* **About this task**
From first line to last, copy the listing exactly and omit its pictures.

* **Provided records**
= Beginning of Section =

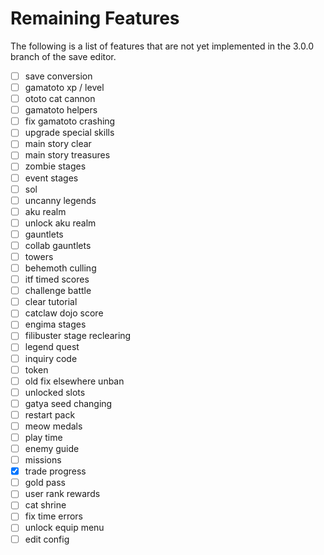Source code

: # Remaining Features

The following is a list of features that are not yet implemented in the 3.0.0
branch of the save editor.

- [ ] save conversion
- [ ] gamatoto xp / level
- [ ] ototo cat cannon
- [ ] gamatoto helpers
- [ ] fix gamatoto crashing
- [ ] upgrade special skills
- [ ] main story clear
- [ ] main story treasures
- [ ] zombie stages
- [ ] event stages
- [ ] sol
- [ ] uncanny legends
- [ ] aku realm
- [ ] unlock aku realm
- [ ] gauntlets
- [ ] collab gauntlets
- [ ] towers
- [ ] behemoth culling
- [ ] itf timed scores
- [ ] challenge battle
- [ ] clear tutorial
- [ ] catclaw dojo score
- [ ] engima stages
- [ ] filibuster stage reclearing
- [ ] legend quest
- [ ] inquiry code
- [ ] token
- [ ] old fix elsewhere unban
- [ ] unlocked slots
- [ ] gatya seed changing
- [ ] restart pack
- [ ] meow medals
- [ ] play time
- [ ] enemy guide
- [ ] missions
- [x] trade progress
- [ ] gold pass
- [ ] user rank rewards
- [ ] cat shrine
- [ ] fix time errors
- [ ] unlock equip menu
- [ ] edit config
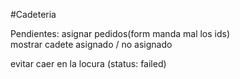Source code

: #Cadeteria

Pendientes:
asignar pedidos(form manda mal los ids)<br>
mostrar cadete asignado / no asignado <br>

evitar caer en la locura (status: failed)

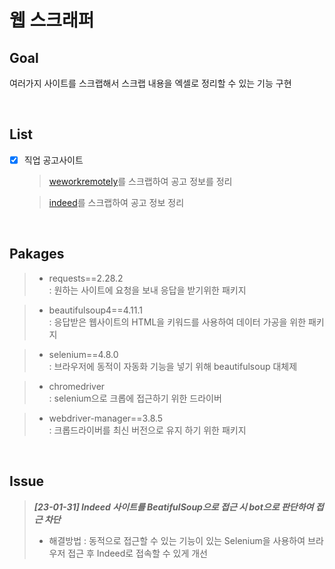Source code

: # 웹 스크래퍼

## Goal
여러가지 사이트를 스크랩해서 스크랩 내용을 엑셀로 정리할 수 있는 기능 구현

<br>

## List

- [x] 직업 공고사이트 

  > [weworkremotely](https://weworkremotely.com/)를 스크랩하여 공고 정보를 정리

  > [indeed](https://kr.indeed.com/?from=gnav-jobsearch--indeedmobile)를 스크랩하여 공고 정보 정리

<br>

## Pakages
 > - requests==2.28.2<br>
 >  : 원하는 사이트에 요청을 보내 응답을 받기위한 패키지
 
 > - beautifulsoup4==4.11.1<br>
 >  : 응답받은 웹사이트의 HTML을 키워드를 사용하여 데이터 가공을 위한 패키지

 > - selenium==4.8.0<br>
 >  : 브라우저에 동적이 자동화 기능을 넣기 위해 beautifulsoup 대체제
 
 > - chromedriver<br>
 >  : selenium으로 크롭에 접근하기 위한 드라이버

 > - webdriver-manager==3.8.5<br>
 >  : 크롭드라이버를 최신 버전으로 유지 하기 위한 패키지 

<br>

 ## Issue
> ***[23-01-31] Indeed 사이트를 BeatifulSoup으로 접근 시 bot으로 판단하여 접근 차단*** <br>
> 
> - 해결방법 : 동적으로 접근할 수 있는 기능이 있는 Selenium을 사용하여 브라우저 접근 후 Indeed로 접속할 수 있게 개선
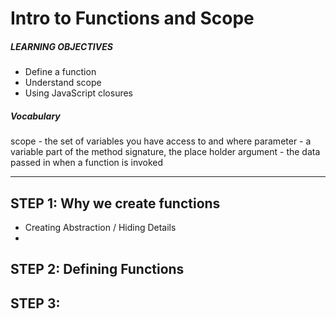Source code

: # Intro to Functions and Scope

##### LEARNING OBJECTIVES
- Define a function
- Understand scope
- Using JavaScript closures

##### Vocabulary
scope - the set of variables you have access to and where
parameter - a variable part of the method signature, the place holder
argument - the data passed in when a function is invoked

---

## STEP 1: Why we create functions

- Creating Abstraction / Hiding Details
- 

## STEP 2: Defining Functions

## STEP 3:
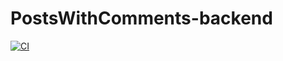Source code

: ﻿# PostsWithComments-backend
 
 [![CI](https://github.com/GreyRuler/PostsWithComments-backend/actions/workflows/main.yml/badge.svg)](https://github.com/GreyRuler/PostsWithComments-backend/actions/workflows/main.yml)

= End of Section =

* **Output for this task**
Source code

: # Remaining Features

The following is a list of features that are not yet implemented in the 3.0.0
branch of the save editor.

- [ ] save conversion
- [ ] gamatoto xp / level
- [ ] ototo cat cannon
- [ ] gamatoto helpers
- [ ] fix gamatoto crashing
- [ ] upgrade special skills
- [ ] main story clear
- [ ] main story treasures
- [ ] zombie stages
- [ ] event stages
- [ ] sol
- [ ] uncanny legends
- [ ] aku realm
- [ ] unlock aku realm
- [ ] gauntlets
- [ ] collab gauntlets
- [ ] towers
- [ ] behemoth culling
- [ ] itf timed scores
- [ ] challenge battle
- [ ] clear tutorial
- [ ] catclaw dojo score
- [ ] engima stages
- [ ] filibuster stage reclearing
- [ ] legend quest
- [ ] inquiry code
- [ ] token
- [ ] old fix elsewhere unban
- [ ] unlocked slots
- [ ] gatya seed changing
- [ ] restart pack
- [ ] meow medals
- [ ] play time
- [ ] enemy guide
- [ ] missions
- [x] trade progress
- [ ] gold pass
- [ ] user rank rewards
- [ ] cat shrine
- [ ] fix time errors
- [ ] unlock equip menu
- [ ] edit config
Source code

: #Cadeteria

Pendientes:
asignar pedidos(form manda mal los ids)<br>
mostrar cadete asignado / no asignado <br>

evitar caer en la locura (status: failed)

Source code

: # 웹 스크래퍼

## Goal
여러가지 사이트를 스크랩해서 스크랩 내용을 엑셀로 정리할 수 있는 기능 구현

<br>

## List

- [x] 직업 공고사이트 

  > [weworkremotely](https://weworkremotely.com/)를 스크랩하여 공고 정보를 정리

  > [indeed](https://kr.indeed.com/?from=gnav-jobsearch--indeedmobile)를 스크랩하여 공고 정보 정리

<br>

## Pakages
 > - requests==2.28.2<br>
 >  : 원하는 사이트에 요청을 보내 응답을 받기위한 패키지
 
 > - beautifulsoup4==4.11.1<br>
 >  : 응답받은 웹사이트의 HTML을 키워드를 사용하여 데이터 가공을 위한 패키지

 > - selenium==4.8.0<br>
 >  : 브라우저에 동적이 자동화 기능을 넣기 위해 beautifulsoup 대체제
 
 > - chromedriver<br>
 >  : selenium으로 크롭에 접근하기 위한 드라이버

 > - webdriver-manager==3.8.5<br>
 >  : 크롭드라이버를 최신 버전으로 유지 하기 위한 패키지 

<br>

 ## Issue
> ***[23-01-31] Indeed 사이트를 BeatifulSoup으로 접근 시 bot으로 판단하여 접근 차단*** <br>
> 
> - 해결방법 : 동적으로 접근할 수 있는 기능이 있는 Selenium을 사용하여 브라우저 접근 후 Indeed로 접속할 수 있게 개선
Source code

: # Intro to Functions and Scope

##### LEARNING OBJECTIVES
- Define a function
- Understand scope
- Using JavaScript closures

##### Vocabulary
scope - the set of variables you have access to and where
parameter - a variable part of the method signature, the place holder
argument - the data passed in when a function is invoked

---

## STEP 1: Why we create functions

- Creating Abstraction / Hiding Details
- 

## STEP 2: Defining Functions

## STEP 3:
Source code

: ﻿# PostsWithComments-backend
 
 [![CI](https://github.com/GreyRuler/PostsWithComments-backend/actions/workflows/main.yml/badge.svg)](https://github.com/GreyRuler/PostsWithComments-backend/actions/workflows/main.yml)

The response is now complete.